=== Work instruction A ===
According to the article on the album Mullet Fever, how many CD-Rs were made for its original release?
=== Work instruction B ===
Write a continuation of the article on the album Mullet Fever, picking up after its final sentence.

=== Page extract ===
* * * * * * * * *

Mullet Fever  is the fourth album by Canadian grindcore band Fuck the Facts originally released in 2001.  It was released on Topon's label Ghetto Blaster Recordings with only 200 CD-Rs being made. The album was reissued in 2005 with bonus tracks on Sonic Deadline Records.

Track listing
All music and lyrics by Fuck the Facts except where indicated.
"All Hands on Deck" - 0:15
"Don't Call My Slammin' Outfit Cool, Whitebread!" - 0:43
"Doghead" - 0:32
"Burning the Grindcore Rule Book" - 1:00
"Cough Dropped from a Building" - 0:03
"Mullet Fever" - 0:06
"Gag Abflex" - 0:17
"Honey Please! Not in Front of the Children" - 0:32
"$4 Bill" - 0:07
"Gated Community" - 1:09
"I'm From (Europe)" - 0:55
"Cue Bert and Ernie Reyes" - 0:22
"Math Rock Superstar" - 0:31
"Castrata" - 1:21
"Bowling" - 0:14
"Yngwie vs. FTF" - 0:31
"I Baby-sit for Drug Money" - 0:35
"Red Mist" - 0:12
"Me and Dani Filth in a 6-4" - 0:56
"South Beach High" - 0:59
"Cold Turkey" - 0:17
"Instrumental (Hugs and Stitches)" - 0:47
"The Words Myth" - 1:31
"Unfocused" - 0:56
"Fisherman's Fiend" - 0:31
"If You're 555, Then You're Giving Me a Fake Number" - 0:10
"You Smoke You Toke (written by Course of Action)" - 0:12
"Running Outta Time" - 0:39
"Day Dream" - 0:18
"Mattochrondria" - 0:13
"Fate of Man (written by Disgruntled)" - 2:18
"Master of Puppets (written by Metallica)" - 1:40
"Outro (Sonny Bono)" - 1:43
"Battle Hymn" - 4:23
"Roach (live)" - 2:16
"Revenge Tactics II" - 3:02
"Just Say Yo" - 2:00

Personnel
Tim Audette – guitar
Brent Christoff – vocals
Matt Connell – drums, vocals, piano
Topon Das – guitar, vocals, electronics

Recording
Mullet Fever was created and recorded in the Fall of 2001 largely in one session at the band's rehearsal space.  Some songs were written and recorded on the spot, while others had small edits performed shortly afterward.  The style of this record is more raw and punk-like grindcore that is different than most other Fuck the Facts releases.

* * * * * * * * *

=== Supplied records ===
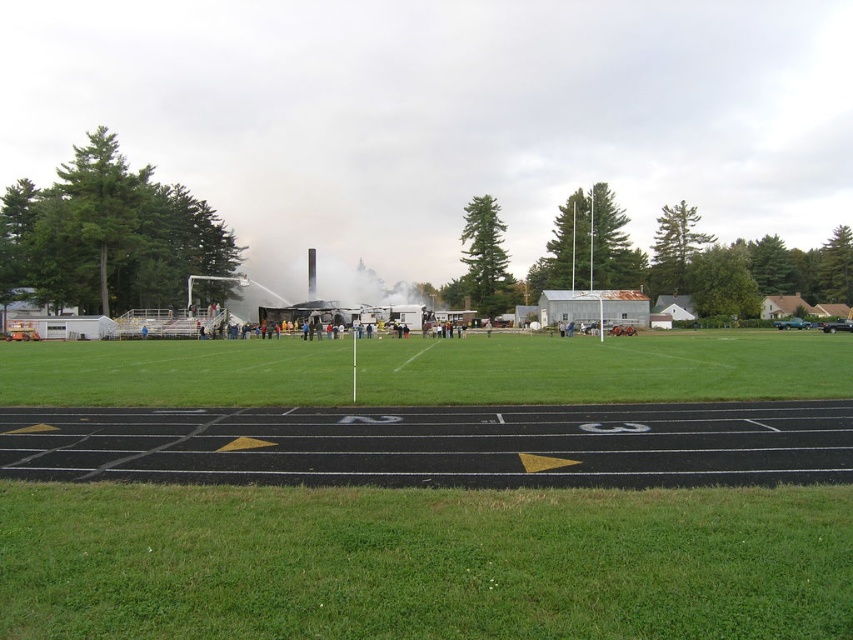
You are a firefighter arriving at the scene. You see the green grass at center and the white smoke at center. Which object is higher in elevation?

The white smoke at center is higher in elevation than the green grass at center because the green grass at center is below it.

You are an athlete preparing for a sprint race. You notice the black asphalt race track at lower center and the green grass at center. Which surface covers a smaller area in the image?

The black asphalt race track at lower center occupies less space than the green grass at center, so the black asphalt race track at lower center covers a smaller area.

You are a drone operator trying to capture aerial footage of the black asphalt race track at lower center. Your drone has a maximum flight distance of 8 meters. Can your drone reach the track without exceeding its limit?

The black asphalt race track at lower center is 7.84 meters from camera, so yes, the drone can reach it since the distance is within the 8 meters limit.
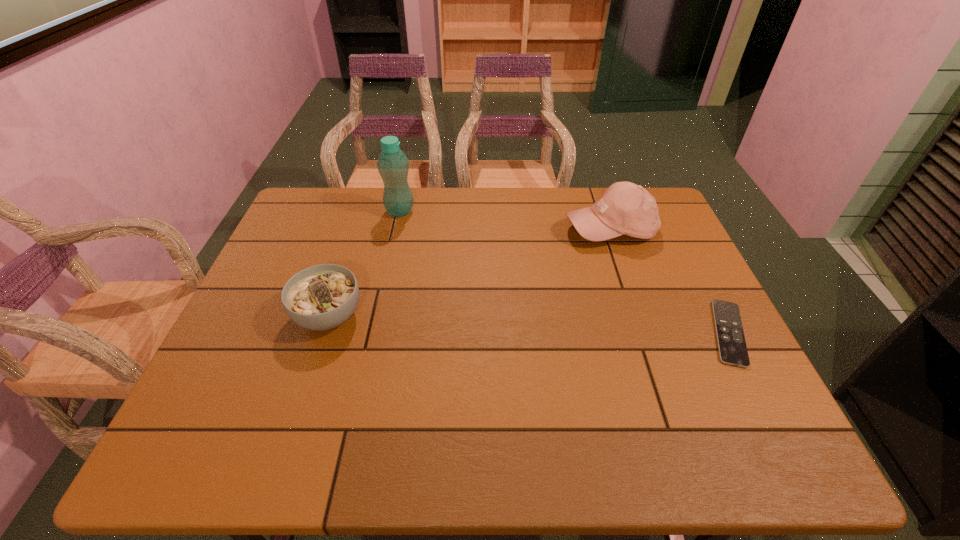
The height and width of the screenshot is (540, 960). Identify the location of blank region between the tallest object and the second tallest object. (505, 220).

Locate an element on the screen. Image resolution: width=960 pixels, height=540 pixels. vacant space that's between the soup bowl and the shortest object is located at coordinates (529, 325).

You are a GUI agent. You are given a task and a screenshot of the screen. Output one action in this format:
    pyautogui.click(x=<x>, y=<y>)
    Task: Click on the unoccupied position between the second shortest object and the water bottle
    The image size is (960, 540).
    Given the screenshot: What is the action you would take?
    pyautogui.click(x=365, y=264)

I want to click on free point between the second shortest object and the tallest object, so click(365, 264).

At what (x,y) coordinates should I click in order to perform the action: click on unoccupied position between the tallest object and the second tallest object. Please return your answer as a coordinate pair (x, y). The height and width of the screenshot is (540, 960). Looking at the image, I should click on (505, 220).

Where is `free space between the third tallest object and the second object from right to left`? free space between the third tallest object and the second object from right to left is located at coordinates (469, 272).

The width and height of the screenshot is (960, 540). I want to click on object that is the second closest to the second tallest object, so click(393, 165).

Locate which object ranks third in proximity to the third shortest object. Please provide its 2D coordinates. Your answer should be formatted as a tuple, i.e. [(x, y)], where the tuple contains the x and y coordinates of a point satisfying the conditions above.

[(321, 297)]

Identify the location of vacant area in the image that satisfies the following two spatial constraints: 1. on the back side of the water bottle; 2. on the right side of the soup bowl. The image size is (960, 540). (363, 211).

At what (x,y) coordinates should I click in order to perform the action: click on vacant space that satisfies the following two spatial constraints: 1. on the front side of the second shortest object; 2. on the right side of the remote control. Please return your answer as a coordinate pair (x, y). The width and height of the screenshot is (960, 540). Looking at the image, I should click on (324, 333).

* * * * * * * * *

=== Result A ===
Only 200 CD-Rs were made.

=== Result B ===
Release history

Reissue

In 2005, Mullet Fever was reissued on Sonic Deadline Records "to document the first incarnation of Fuck The Facts as a full band."  It featured new artwork by current singer Mel Mongeon and it was remastered by Craig Boychuk.  The reissue expands on the original release to include every release the band recorded with vocalist Brent Christoff.  It features the following media:
The standard Mullet Fever tracks (minus the live version of "Roach").
"Blood Pulp", recorded in April 2001 and originally released on a split with Ames Sanglantes.  It features only Topon, Matt and Tim.
The Four0ninE EP, recorded in May 2001 and originally released on 99 mini CD-Rs.  This was recorded after both Shomir and Brent had joined the band.
Music video for "Roach." Video footage recorded September 23, 2001 at Planet Kensington (Toronto, Ontario). Edited and produced February 2005.

Track listing
All music and lyrics by Fuck the Facts except where indicated.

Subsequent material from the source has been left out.